Two graduates explain why they diverged from their degree paths soon after starting work
Jo Bremner is 26. She graduated in marketing and German from Lancaster University, a four-year course which included a year working in Germany organised by the university. She originally decided to combine marketing with her first choice, German, because she felt it would increase her chances of employment. Jo describes her year in Heidelberg, where she worked in the marketing department of the pharmaceuticals company Zeneca GmbH, as "the best in my life" and in terms of work experience it was "ideal". The company paid her well and gave her lots of responsibility which enabled her to "employ all the skills learned at Lancaster".
In her final year, Jo admits that she did not really approach the university's careers' service, "I had already decided to do marketing, I had the experience and never thought of anything else." The year in Germany gave her "something to focus on at interviews and something to put on my CV".

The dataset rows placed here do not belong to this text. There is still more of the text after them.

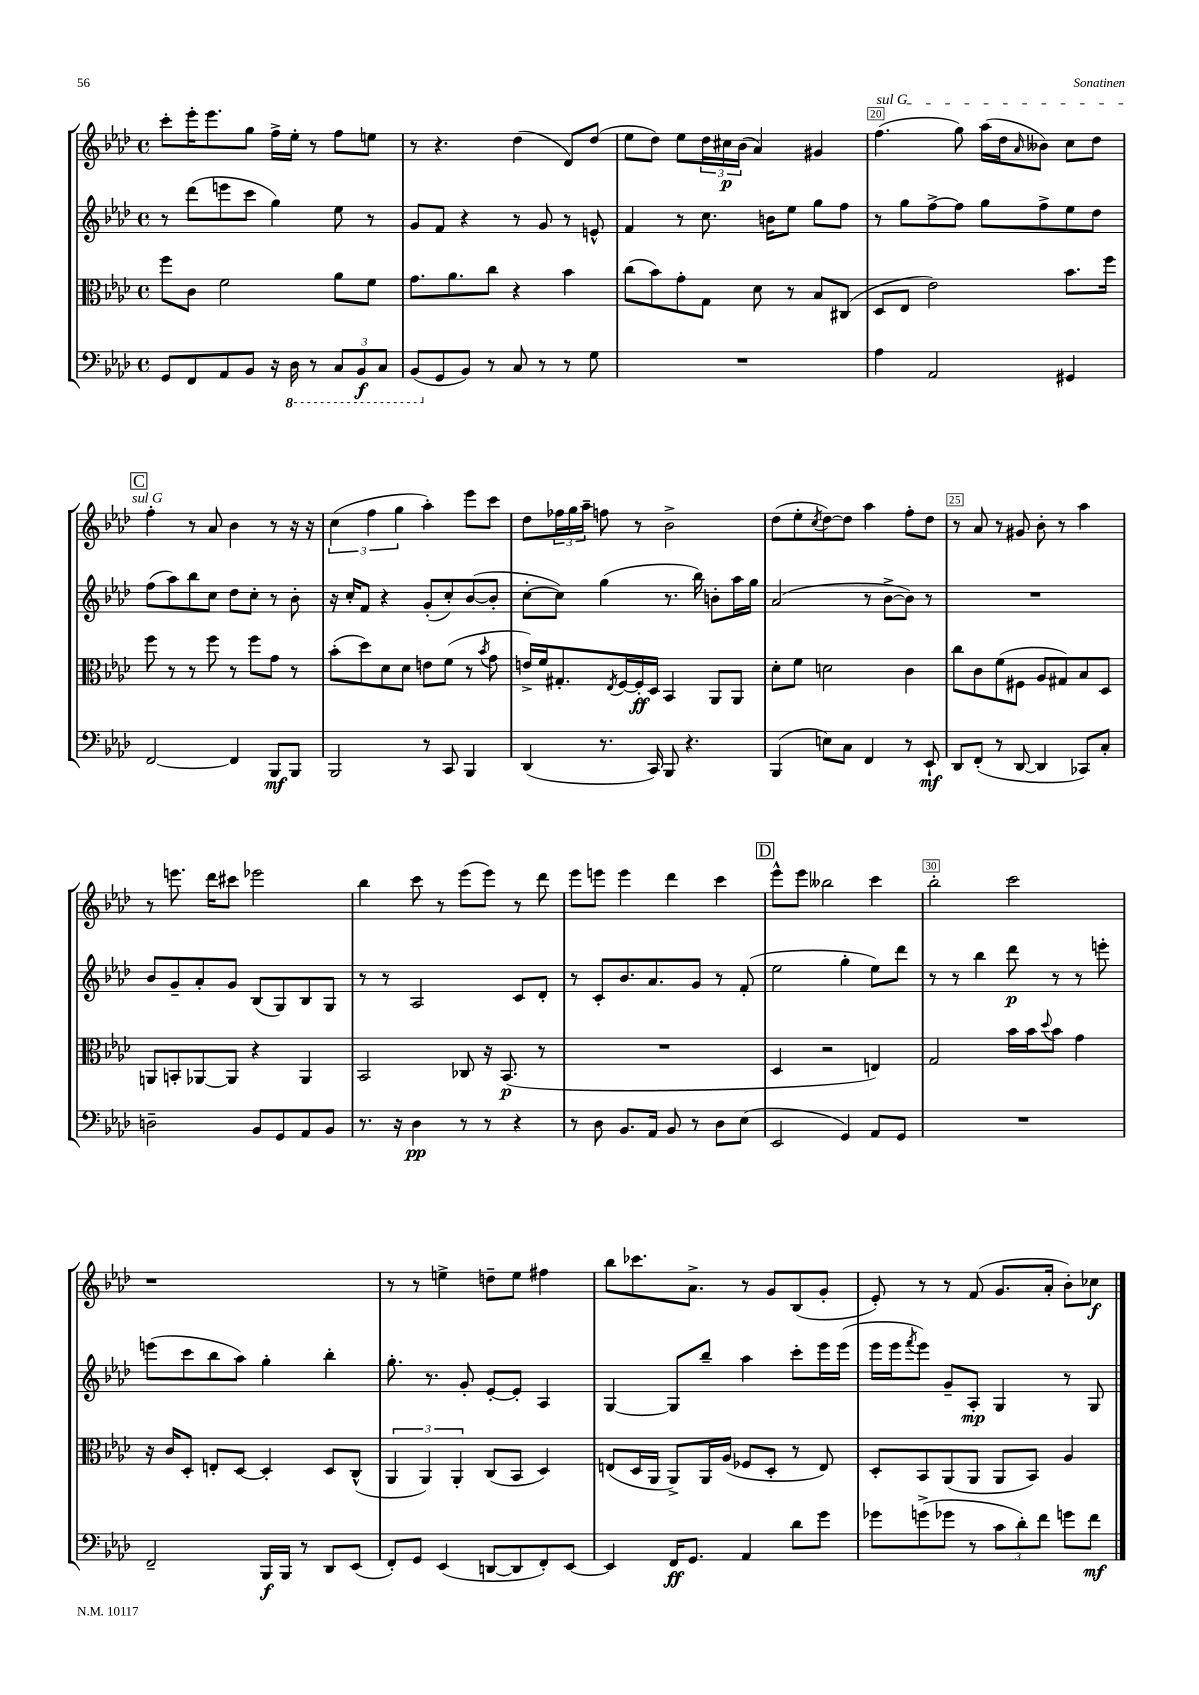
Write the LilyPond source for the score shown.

<<
\new StaffGroup <<
\new Staff = "s0" {
    \clef treble \key aes \major \defaultTimeSignature \time 4/4
    c'''8-. ees'''16-. ees'''8. g''8 f''16-> ees''16-. r8 f''8 e''8 |
    r8 r4. des''4( des'8) des''8( |
    ees''8 des''8) ees''8 \tuplet 3/2 { des''16 cis''16\p bes'16( } aes'4) gis'4 |
    \once \override TextSpanner.bound-details.left.text = \markup { \italic "sul G" } f''4.\startTextSpan( g''8) aes''16( des''16 \grace { aes'16 } beses'8) c''8 des''8 |
    \mark \markup { \box "C" } f''4-.\stopTextSpan r8 aes'8 bes'4 r8 r16 r16 |
    \tuplet 3/2 { c''4( f''4 g''4 } aes''4-.) ees'''8 c'''8 |
    des''8 \tuplet 3/2 { fes''16 g''16 aes''16-- } f''8 r8 bes'2-> |
    des''8( ees''8-. \acciaccatura { c''8 } des''8~) des''8 aes''4 f''8-. des''8 |
    r8 aes'8 r8 gis'8 bes'8-. r8 aes''4 |
    r8 e'''8. des'''16 cis'''8 ees'''2 |
    bes''4 c'''8 r8 ees'''8( ees'''8) r8 des'''8 |
    ees'''8 e'''8 e'''4 des'''4 c'''4 |
    \mark \markup { \box "D" } ees'''8-^ ees'''8 beses''2 c'''4 |
    bes''2-. c'''2 |
    r1 |
    r8 r8 e''4-> d''8-- e''8 fis''4 |
    bes''8 ces'''8. aes'8.-> r8 g'8 bes8( g'8-. |
    ees'8-.) r8 r8 f'8( g'8. aes'16-. bes'8-.) ces''8\f \bar "|." |
}
\new Staff = "s1" {
    \clef treble \key aes \major \defaultTimeSignature \time 4/4
    r8 des'''8( e'''8 c'''8 g''4) ees''8 r8 |
    g'8 f'8 r4 r8 g'8 r8 e'8-^ |
    f'4 r8 c''8. b'16 ees''8 g''8 f''8 |
    r8 g''8 f''8~-> f''8 g''8 f''8-> ees''8 des''8 |
    \mark \markup { \box "C" } f''8( aes''8) bes''8 c''8 des''8 c''8-. r8 bes'8-. |
    r16 c''16-. f'8 r4 g'8-.( c''8-.) bes'8~( bes'8-. |
    c''8~-. c''8) g''4( r8. bes''16) b'8-. aes''16 g''16 |
    aes'2( r8 bes'8~-> bes'8) r8 |
    R1 |
    bes'8 g'8-- aes'8-. g'8 bes8( g8) bes8 g8 |
    r8 r8 aes2 c'8 des'8-. |
    r8 c'8-. bes'8. aes'8. g'8 r8 f'8-.( |
    \mark \markup { \box "D" } ees''2 g''4-. ees''8) des'''8 |
    r8 r8 bes''4 des'''8\p r8 r8 e'''8-. |
    e'''8( c'''8 bes''8 aes''8) g''4-. bes''4-. |
    g''8.-. r8. g'8-. ees'8~-. ees'8-. aes4 |
    g4~ g8 bes''8-- aes''4 c'''8-. ees'''16 ees'''16( |
    ees'''16 ees'''16 \acciaccatura { f'''8 } ees'''8) g'8-- aes8-.\mp g4 r8 g8 \bar "|." |
}
\new Staff = "s2" {
    \clef alto \key aes \major \defaultTimeSignature \time 4/4
    f''8 c'8 f'2 aes'8 f'8 |
    g'8. aes'8. c''8 r4 bes'4 |
    c''8( bes'8) g'8-. g8 des'8 r8 bes8 cis8( |
    des8 ees8 ees'2) bes'8. f''16 |
    \mark \markup { \box "C" } f''8 r8 r8 f''8 r8 f''8 g'8 r8 |
    bes'8-.( des''8) des'8 des'8 e'8 f'8( r8 \acciaccatura { bes'8 } g'8 |
    e'16->) f'16 gis8.-. \acciaccatura { ees8 } f16~ f16-.\ff des16 bes,4 aes,8 aes,8 |
    des'8-. f'8 d'2 c'4 |
    c''8 c'8 f'8( fis8 aes8 gis8) bes8 des8 |
    a,8 b,8-. aes,8~ aes,8 r4 aes,4 |
    bes,2 ces8 r16 bes,8.\p( r8 |
    R1 |
    \mark \markup { \box "D" } des4 r2 e4) |
    g2 bes'16 bes'16 \appoggiatura { des''8 } bes'8 g'4 |
    r16 c'16 des8-. e8-. des8~ des4-. des8 c8-^( |
    \tuplet 3/2 { aes,4 aes,4) aes,4-. } c8( bes,8 des4) |
    e8( des16 aes,16 aes,8->) aes,16 aes16( fes8 des8-. r8 e8) |
    des8-. bes,8 aes,8( aes,8 aes,8 bes,8) aes4 \bar "|." |
}
\new Staff = "s3" {
    \clef bass \key aes \major \defaultTimeSignature \time 4/4
    g,8 f,8 aes,8 bes,8 r16 \ottava #-1 des,16 r8 \tuplet 3/2 { c,8 bes,,8\f c,8 } |
    bes,,8( \ottava #0 g,8 bes,8) r8 c8 r8 r8 g8 |
    R1 |
    aes4 aes,2 gis,4 |
    \mark \markup { \box "C" } f,2~ f,4 bes,,8\mf bes,,8 |
    bes,,2 r8 c,8 bes,,4 |
    des,4( r8. c,16) bes,,8 r4. |
    bes,,4( e8) c8 f,4 r8 ees,8-!\mf |
    des,8 f,8-.( r8 des,8~ des,4 ces,8) c8-. |
    d2-- bes,8 g,8 aes,8 bes,8 |
    r8. r16 des4\pp r8 r8 r4 |
    r8 des8 bes,8. aes,16 bes,8 r8 des8 ees8( |
    \mark \markup { \box "D" } ees,2 g,4) aes,8 g,8 |
    R1 |
    f,2-- bes,,16\f bes,,16 r8 des,8 ees,8( |
    f,8-.) g,8 ees,4( d,8~ d,8 f,8-.) ees,8~ |
    ees,4 f,16\ff g,8. aes,4 des'8 g'8 |
    ges'8 g'8->( ges'8 r8 \tuplet 3/2 { c'8 des'8-.) f'8 } g'8 f'8\mf \bar "|." |
}
>>
>>
\layout { \context { \Score currentBarNumber = #17 \override BarNumber.break-visibility = ##(#f #t #t) barNumberVisibility = #(every-nth-bar-number-visible 5) \override BarNumber.stencil = #(make-stencil-boxer 0.1 0.3 ly:text-interface::print) } }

But two months into her first job in marketing Jo realised she had made the wrong choice of career. She resigned from her job and moved to London. Several months of temping and applying for permanent jobs in various fields left her feeling "unhappy and disheartened". It was at this stage that she turned to the careers' services at Lancaster and University College London. Jo now works at the Royal College of Nursing Library on a voluntary basis after the careers office suggested "work shadowing" and is hoping to start a postgraduate course in librarianship in 1999. She does not regret studying marketing and feels that her work experience with Zeneca was beneficial.